“No,” I finally said as his words ignited a spark of hope inside of me. “I don’t need you to ask me that.”
Dom fell silent and turned around to look at the lake again.
“Dom, I love them both. More than you can possibly know. But that doesn’t mean I’m the best man for them. My work-”
“Memphis, by the time my son and your man, Phoenix, left our apartment the day he told me he was involved with you and Brennan and that you were protecting him, I already knew more about you than you probably know about yourself. You think you and Ronan have the market on knowing that sometimes it takes doing something wrong to make something right?” he asked as he stepped away from the railing.
I didn’t know what to say to that so I just kept my mouth shut. He hadn’t come right out and said it, but it sounded like Dom was well aware that protection and personal security weren’t the only things Ronan’s group of men specialized in.
“Don’t bother coming to our apartment looking for Tristan. He moved back to his and Brennan’s place this morning. And thanks to that cat of yours, my husband and I will be looking for a white kitten for our daughter come Christmas time.”
I smiled at that before sobering. “How’s Tanner?”
Dom paused and turned around to look at me. “He’s strong,” he said and then a wistful smile crossed his features making him look younger and much less intimidating. “He gets that from his other father.”
I suspected the little boy got that from both his parents, but I didn’t say that. My mind was already in planning mode.
“Dom,” I called before the man reached the stairs leading down to the driveway.
“Yeah?”
“When’s your next family dinner?”
Chapter Thirty-Two
Brennan
“You okay?”
I turned around to look at my brother who was watching me with a worried expression. I was tempted to tell him I was fine, but I remembered how much that phrase had fucked things up for me so I smiled and said, “Yeah, just nervous, you know?”
Zane smiled and put his arm around me. His lips skimmed my temple. “Try not to worry, you guys are going to figure it all out.”
I nodded, though I wasn’t as confident as my brother.
“I’m going to head outside to watch the kids play,” Zane said. “You want to come?”
“I’ll be out in a second. I just want to help finish setting the table.”
Zane nodded and left me to it, though I wasn’t surprised when he cast me another concerned look. I suspected that between me getting shot earlier in the summer, the abduction and my subsequent meltdown, my brother was going to be looking at me that way for quite a while.
“Hey.”
I looked up to see Beck heading towards me, a stack of plates in his hand. He’d clearly been wrangled into table-setting duties too. Which was fine because it got us out of dish duty afterwards.
My cousin – something I’d always considered him even though we were in no way related – looked pretty good considering the struggles he’d been facing with his ongoing battle with depression. At eighteen, he was near the six-foot mark and had shaggy brown hair that seemed to perpetually hang in his eyes. He had an average build, though he looked skinny at the moment. I attributed that to the last couple months that he’d been going through one of his down times. I resisted the urge to ask him how he was doing because I knew he got that question a lot, same as me. I’d heard enough from Cade, when he’d come to check up on me while I’d been staying with Eli, to know that Beck’s medication had finally seemed to stabilize him and he’d also found a new therapist who he seemed to like.

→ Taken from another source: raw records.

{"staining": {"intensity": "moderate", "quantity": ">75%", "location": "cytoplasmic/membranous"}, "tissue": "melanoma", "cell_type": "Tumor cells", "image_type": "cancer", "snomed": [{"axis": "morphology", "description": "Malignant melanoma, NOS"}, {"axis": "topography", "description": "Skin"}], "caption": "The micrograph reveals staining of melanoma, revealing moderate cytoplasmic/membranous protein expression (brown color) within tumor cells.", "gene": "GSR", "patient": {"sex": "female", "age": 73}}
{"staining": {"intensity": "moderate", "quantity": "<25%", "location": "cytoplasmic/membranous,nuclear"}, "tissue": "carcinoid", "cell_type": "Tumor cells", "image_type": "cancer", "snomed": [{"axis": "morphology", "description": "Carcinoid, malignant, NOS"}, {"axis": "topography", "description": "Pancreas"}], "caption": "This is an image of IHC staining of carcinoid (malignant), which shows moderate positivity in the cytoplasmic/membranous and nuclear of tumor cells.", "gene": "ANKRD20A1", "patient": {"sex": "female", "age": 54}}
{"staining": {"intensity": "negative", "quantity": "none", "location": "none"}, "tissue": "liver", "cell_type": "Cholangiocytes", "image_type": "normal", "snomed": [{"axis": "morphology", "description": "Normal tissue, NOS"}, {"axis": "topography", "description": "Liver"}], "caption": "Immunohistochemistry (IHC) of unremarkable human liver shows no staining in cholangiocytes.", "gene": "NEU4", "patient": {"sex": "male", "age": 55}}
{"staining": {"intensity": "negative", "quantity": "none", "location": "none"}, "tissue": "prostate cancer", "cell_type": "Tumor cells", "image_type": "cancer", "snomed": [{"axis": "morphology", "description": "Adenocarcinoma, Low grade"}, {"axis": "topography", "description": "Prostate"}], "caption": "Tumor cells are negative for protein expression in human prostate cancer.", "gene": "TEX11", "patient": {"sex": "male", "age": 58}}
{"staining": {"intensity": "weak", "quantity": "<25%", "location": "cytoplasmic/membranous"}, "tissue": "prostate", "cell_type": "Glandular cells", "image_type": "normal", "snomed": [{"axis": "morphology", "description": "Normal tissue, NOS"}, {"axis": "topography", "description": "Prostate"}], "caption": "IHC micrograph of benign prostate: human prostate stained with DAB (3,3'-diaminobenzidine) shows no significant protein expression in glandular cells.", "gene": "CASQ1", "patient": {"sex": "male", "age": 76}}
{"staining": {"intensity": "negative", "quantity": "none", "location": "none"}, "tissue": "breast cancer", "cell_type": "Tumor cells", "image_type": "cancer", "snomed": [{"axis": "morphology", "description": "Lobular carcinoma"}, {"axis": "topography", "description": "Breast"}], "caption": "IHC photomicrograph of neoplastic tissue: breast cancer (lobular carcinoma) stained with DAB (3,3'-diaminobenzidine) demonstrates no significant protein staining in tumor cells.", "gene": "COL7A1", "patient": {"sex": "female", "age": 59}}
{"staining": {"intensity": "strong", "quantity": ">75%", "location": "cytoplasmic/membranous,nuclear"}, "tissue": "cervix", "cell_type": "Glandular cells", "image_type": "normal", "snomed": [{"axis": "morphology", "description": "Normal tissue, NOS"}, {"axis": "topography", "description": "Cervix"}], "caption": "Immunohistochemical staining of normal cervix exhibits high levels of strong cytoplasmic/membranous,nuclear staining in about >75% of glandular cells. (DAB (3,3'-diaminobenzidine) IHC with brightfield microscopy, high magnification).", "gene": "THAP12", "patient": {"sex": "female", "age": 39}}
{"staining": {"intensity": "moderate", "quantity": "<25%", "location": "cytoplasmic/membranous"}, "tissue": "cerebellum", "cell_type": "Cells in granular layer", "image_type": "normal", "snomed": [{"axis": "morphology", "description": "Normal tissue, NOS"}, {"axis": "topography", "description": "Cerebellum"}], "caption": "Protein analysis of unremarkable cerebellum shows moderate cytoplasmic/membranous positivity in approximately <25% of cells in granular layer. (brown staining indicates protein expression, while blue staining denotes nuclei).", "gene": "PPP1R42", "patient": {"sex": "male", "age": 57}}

“Hey,” I responded. “They got you too,” I said as I motioned to the plates.
He smiled and said, “Beats doing dishes afterwards.”
I chuckled. “Or babysitting duty,” I added as I heard my brother yelling at Leo to put his pants back on.
Beck heard it too because he said, “What’s with your nephew and his need to be naked all the time?”
I laughed. “Leo’s convinced he’s only invisible if he takes all his clothes off.”
“And the sneakers?”
“He says that he can run so fast that the sneakers become invisible.”
Beck laughed at that and then shook his head. We worked in silence for a moment before he said, “I’m sorry about what happened to you.”
I couldn’t help but stiffen – it was a reaction I knew would take me a while to get over.
“Thanks,” I said. “I’m hanging in there. Therapy’s been helping a lot,” I said.
“Yeah, my dad said you were doing that.”
I nodded. I wasn’t sure how much Beck knew about what had happened in the weeks after the rape. I hadn’t even been able to call what Drake had done to me that, because it made it too real. I’d chosen to see it as a sacrifice I’d made to keep Tristan and Tanner safe, rather than something that had been done to me. I hadn’t even realized how my mind and body were reacting to the assault in the days after I’d been released from the hospital until I had started talking to a therapist. She’d told me the obsessive hand washing, showering, the need to keep moving – they’d all been my brain trying to cope and regain control of me, my surroundings, the people around me.